I don’t know why these stories hit me so hard, don’t know why they are so compelling, don't know why they grab me by the scruff of the neck and make me sit up straight, except that they are so universally true, they are so much about loss and responsibility and guilt.
They make me want to be a superhero, to make my parents proud, to honor their memory, to avoid their mistakes. I want to be Batman when I grow up. I want to be Spider-Man.
So I stare at these pages in Convergence, not believing that something in this series has moved me. Then I do the math.
In two years, in the summer of 2017, I will turn 50. That same summer my wife and I will celebrate our 25th wedding anniversary. My oldest child, a son, will turn 18 and graduate from high school. My youngest child, a daughter, will become a teenager.

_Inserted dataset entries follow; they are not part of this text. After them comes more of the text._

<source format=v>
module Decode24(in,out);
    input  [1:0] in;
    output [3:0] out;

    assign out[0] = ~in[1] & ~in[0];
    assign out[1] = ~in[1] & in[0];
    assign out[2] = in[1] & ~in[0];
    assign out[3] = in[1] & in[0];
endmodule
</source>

I do the math and I read the page again. I notice what the Dick Grayson who is not Robin has to say. He says, "It’s the time you need to hear the truth."
The truth. I think of a song by Staind, a song called "Fade" that goes: "Now I'm older and I feel like I could let some of this anger fade."

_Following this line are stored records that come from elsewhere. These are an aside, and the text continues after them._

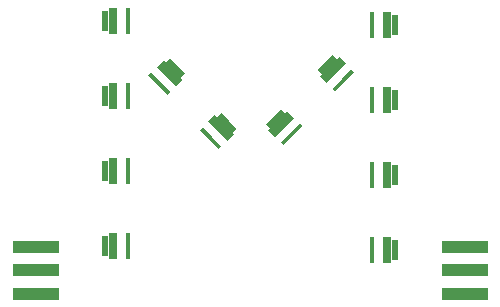
<source format=gts>
G04 #@! TF.FileFunction,Soldermask,Top*
%FSLAX46Y46*%
G04 Gerber Fmt 4.6, Leading zero omitted, Abs format (unit mm)*
G04 Created by KiCad (PCBNEW 4.0.0-rc2-stable) date 3/3/2016 3:46:00 PM*
%MOMM*%
G01*
G04 APERTURE LIST*
%ADD10C,0.150000*%
%ADD11R,0.500000X1.800000*%
%ADD12R,0.320000X2.300000*%
%ADD13R,0.800000X2.300000*%
%ADD14R,4.000000X1.000000*%
%ADD15C,0.600000*%
G04 APERTURE END LIST*
D10*
G36*
X68521966Y-35854334D02*
X69766660Y-34554050D01*
X70127850Y-34899798D01*
X68883156Y-36200082D01*
X68521966Y-35854334D01*
X68521966Y-35854334D01*
G37*
G36*
X69786629Y-37411007D02*
X71377070Y-35749532D01*
X71608231Y-35970811D01*
X70017790Y-37632286D01*
X69786629Y-37411007D01*
X69786629Y-37411007D01*
G37*
G36*
X68710282Y-36380678D02*
X70300724Y-34719203D01*
X70878628Y-35272400D01*
X69288186Y-36933875D01*
X68710282Y-36380678D01*
X68710282Y-36380678D01*
G37*
G36*
X72913206Y-31266983D02*
X74157900Y-29966699D01*
X74519090Y-30312447D01*
X73274396Y-31612731D01*
X72913206Y-31266983D01*
X72913206Y-31266983D01*
G37*
G36*
X74177869Y-32823656D02*
X75768310Y-31162181D01*
X75999471Y-31383460D01*
X74409030Y-33044935D01*
X74177869Y-32823656D01*
X74177869Y-32823656D01*
G37*
G36*
X73101522Y-31793327D02*
X74691964Y-30131852D01*
X75269868Y-30685049D01*
X73679426Y-32346524D01*
X73101522Y-31793327D01*
X73101522Y-31793327D01*
G37*
D11*
X79426390Y-27400429D03*
D12*
X77526390Y-27400429D03*
D13*
X78776390Y-27400429D03*
D11*
X79426390Y-33751694D03*
D12*
X77526390Y-33751694D03*
D13*
X78776390Y-33751694D03*
D11*
X79426390Y-40102962D03*
D12*
X77526390Y-40102962D03*
D13*
X78776390Y-40102962D03*
D11*
X79426390Y-46454224D03*
D12*
X77526390Y-46454224D03*
D13*
X78776390Y-46454224D03*
D11*
X54927785Y-46119957D03*
D12*
X56827785Y-46119957D03*
D13*
X55577785Y-46119957D03*
D11*
X54927785Y-39768703D03*
D12*
X56827785Y-39768703D03*
D13*
X55577785Y-39768703D03*
D11*
X54927785Y-33417458D03*
D12*
X56827785Y-33417458D03*
D13*
X55577785Y-33417458D03*
D11*
X54927785Y-27066206D03*
D12*
X56827785Y-27066206D03*
D13*
X55577785Y-27066206D03*
D10*
G36*
X60412667Y-30256711D02*
X61646816Y-31567008D01*
X61282845Y-31909827D01*
X60048696Y-30599530D01*
X60412667Y-30256711D01*
X60412667Y-30256711D01*
G37*
G36*
X58792653Y-31439146D02*
X60369621Y-33113414D01*
X60136679Y-33332818D01*
X58559711Y-31658550D01*
X58792653Y-31439146D01*
X58792653Y-31439146D01*
G37*
G36*
X59877287Y-30417545D02*
X61454255Y-32091812D01*
X60871901Y-32640323D01*
X59294933Y-30966056D01*
X59877287Y-30417545D01*
X59877287Y-30417545D01*
G37*
G36*
X64777493Y-34890851D02*
X66011642Y-36201148D01*
X65647671Y-36543967D01*
X64413522Y-35233670D01*
X64777493Y-34890851D01*
X64777493Y-34890851D01*
G37*
G36*
X63157479Y-36073286D02*
X64734447Y-37747554D01*
X64501505Y-37966958D01*
X62924537Y-36292690D01*
X63157479Y-36073286D01*
X63157479Y-36073286D01*
G37*
G36*
X64242113Y-35051685D02*
X65819081Y-36725952D01*
X65236727Y-37274463D01*
X63659759Y-35600196D01*
X64242113Y-35051685D01*
X64242113Y-35051685D01*
G37*
D14*
X49020844Y-46192207D03*
X49020844Y-48192207D03*
X49020844Y-50192207D03*
D15*
X50020844Y-46192207D03*
X50020844Y-48192207D03*
X50020844Y-50192207D03*
D14*
X85363190Y-50192207D03*
X85363190Y-48192207D03*
X85363190Y-46192207D03*
D15*
X84363190Y-50192207D03*
X84363190Y-48192207D03*
X84363190Y-46192207D03*
M02*

</source>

I realize this is the truth and that it is not just the anger that can fade, but also the guilt and the pain and the loss—the past. No longer looking back but, ironically enough here at mid-life, finally looking forward. Not just living in shadows, but casting shadows. No, better yet, casting light.
The truth. My children are much closer than I am to the age Peter Parker was when he was bitten by that spider, to the age Bruce Wayne was when the bat flew through that open window or crashed through that closed pane. It is their lives that hold the promise for heroism, more promise than my own does today, more promise, if truth be told, than mine ever did.
So while the anger fades with the grief and the guilt, the responsibility remains, a responsibility not to the past but to the future, to their future. This must be something that Uncle Ben, a parent, knew even better than Peter, a truth that he lived until he died. With great power comes great responsibility.
Then it hits me. The truth.
I don’t want to be Bruce Wayne. I want to be his father. I don't want to be Spider-Man. I want to be Uncle Ben.
The way that I read comic books may have just changed forever.